Это было крайне грубое строение. Нижние бревна его поросли мхом, все остальное выглядело так, будто находится в стадии загнивания. Из-за темноты окружающего леса крошечная полянка казалась погруженной в сумерки.
За хижиной виднелись небольшие загоны, в которых пришедшие увидели запаршивевшего мустанга и жалкую коровенку. А перед хижиной трудился ее владелец, делая распялки для шкур. Несколько шкур уже были натянуты на них и сушились прислоненными к стене жилища.
Что касается хозяина, то он выглядел так же, как и его дом. Ничего удивительного, потому что, когда люди сами строят жилище, оно получается похожим на них.
Это был оплывший, жирный человек, с низким лбом, пересеченным параллельными жировыми складками. Его отвислые щеки под щетиной четырехдневной давности были покрыты розовыми пятнами, мутные глаза слезились, будто он перебрал дрянного самогона.
Он не спеша оторвался от работы и махнул пришедшим рукой. Потом, чтобы лучше рассмотреть их, при этом не вставая, начал набивать трубку из стержня кукурузного початка.
— Да, сэр, — пробормотал он. — Будь я проклят, если вы не пробрались через лес.
— Будь я проклят, если нам это не удалось! — парировал Джим. — Как поживаете?
— Да так себе. А вы?
— Неплохо. Вот взмокли, продираясь через эту чащу.
— А что вас заставило лезть сюда, если только не желание посетить меня?
— Да вот как раз поэтому, — подхватил его идею Джим. — А правда состоит в том, что я сказал себе, что деревья никогда не растут так густо, если поблизости нет воды. И будь я проклят, если я не прав!

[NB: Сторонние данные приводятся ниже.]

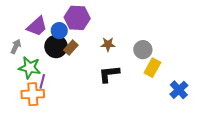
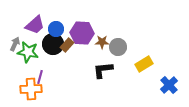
purple hexagon: (77, 18) -> (82, 33), moved
gray circle: (143, 50) -> (118, 47), moved
green star: (30, 68) -> (28, 52), moved
yellow rectangle: (152, 68) -> (144, 64), turned 30

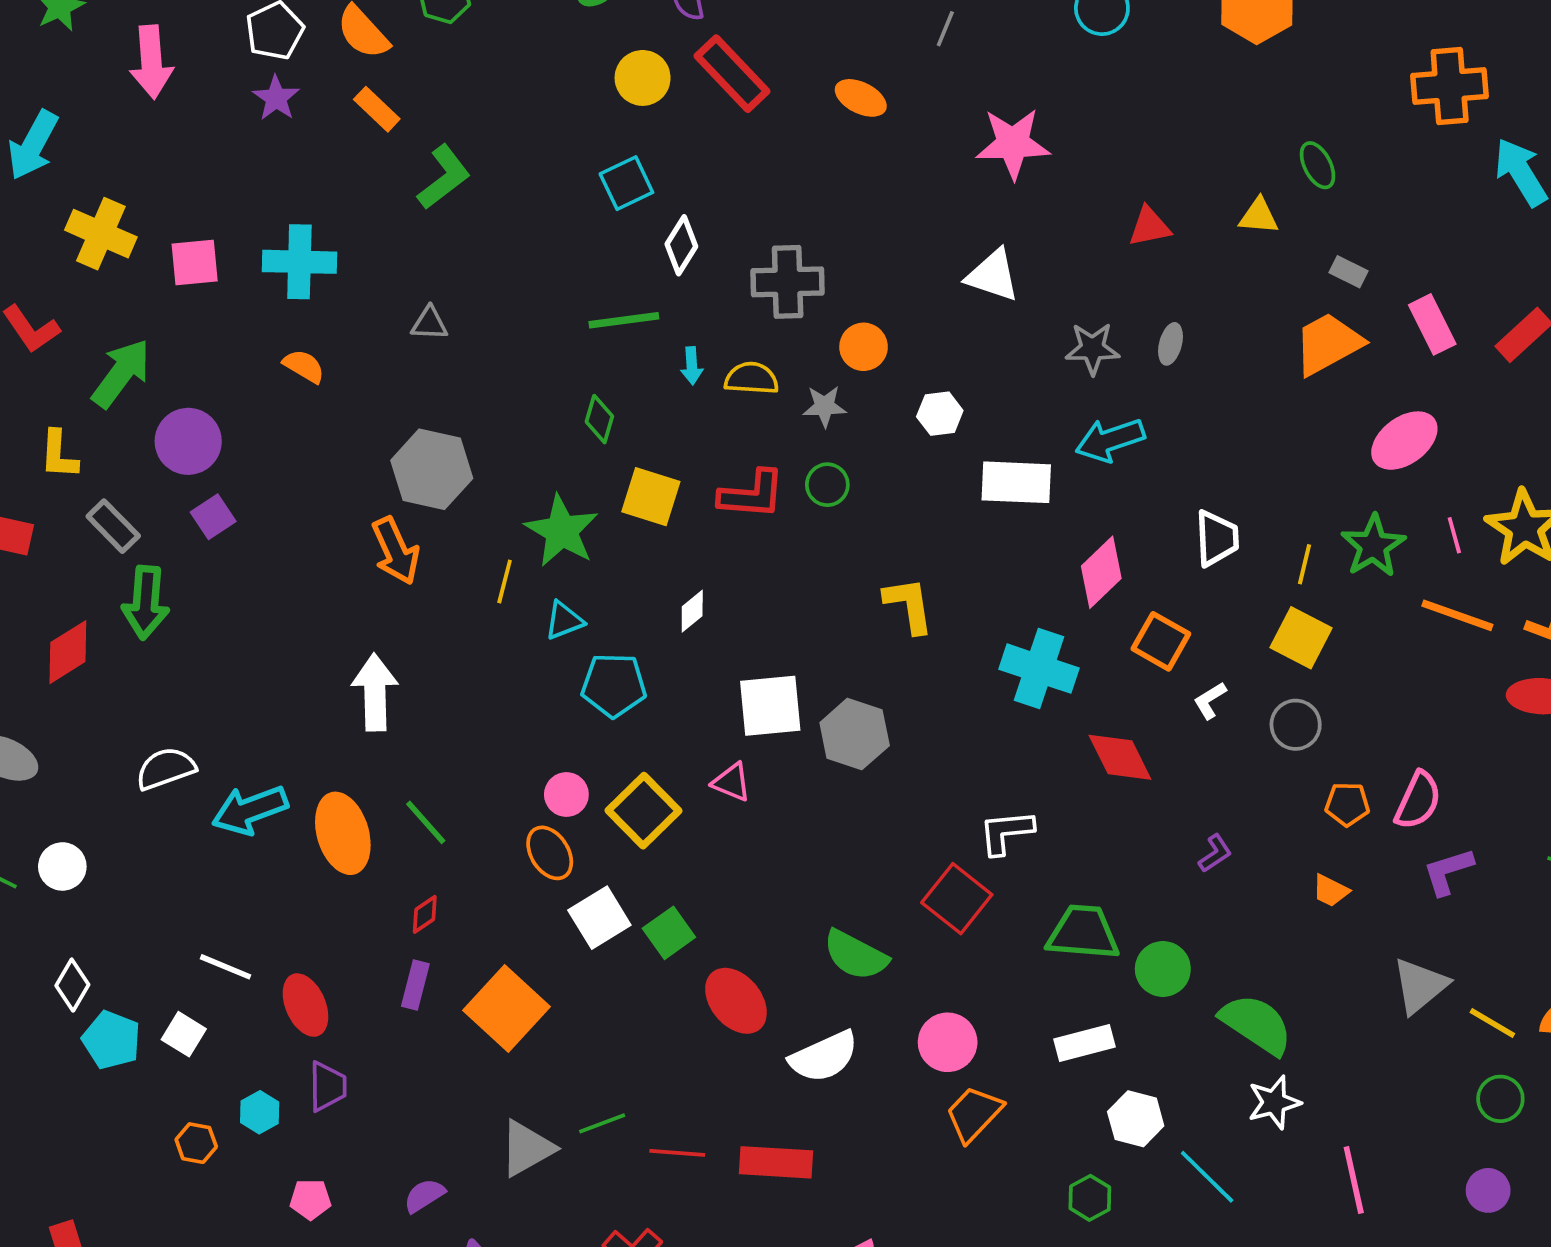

И он указал на круглое отверстие родника, откуда вода, заполнив резервуар, сложенный из камней неправильной формы, переливалась через край и текла к деревьям.
— Вы бывали и раньше в лесу или только сейчас догадались? — полюбопытствовал хозяин хижины. — Садитесь, дайте ногам отдохнуть.
Толстяк с тяжелым стоном, схватившись за свисающую с дерева веревку, поднялся с пня, на котором сидел, и скрылся в доме.
Вскоре он вернулся, держа в одной руке стеклянный, галлона на полтора, кувшин, а в другой — чашку с отбитой ручкой.
— Вот, угощайтесь, — предложил незваным гостям.
— Благодарю, — ответил за всех Джим. — Но теперь я непьющий бледнолицый. Когда-то мы с Гарри могли позволить себе выпить этого яда сколько угодно, но погубили наши желудки еще в те времена, когда тут были индейцы, так что были вынуждены прекратить к нему прикладываться. Первое, что сдает у старого человека, это его колени, второе — зубы, — тут он со значением посмотрел на Гарри, — и третье — желудок. Может, вы скажете, сколько нам лет, приятель?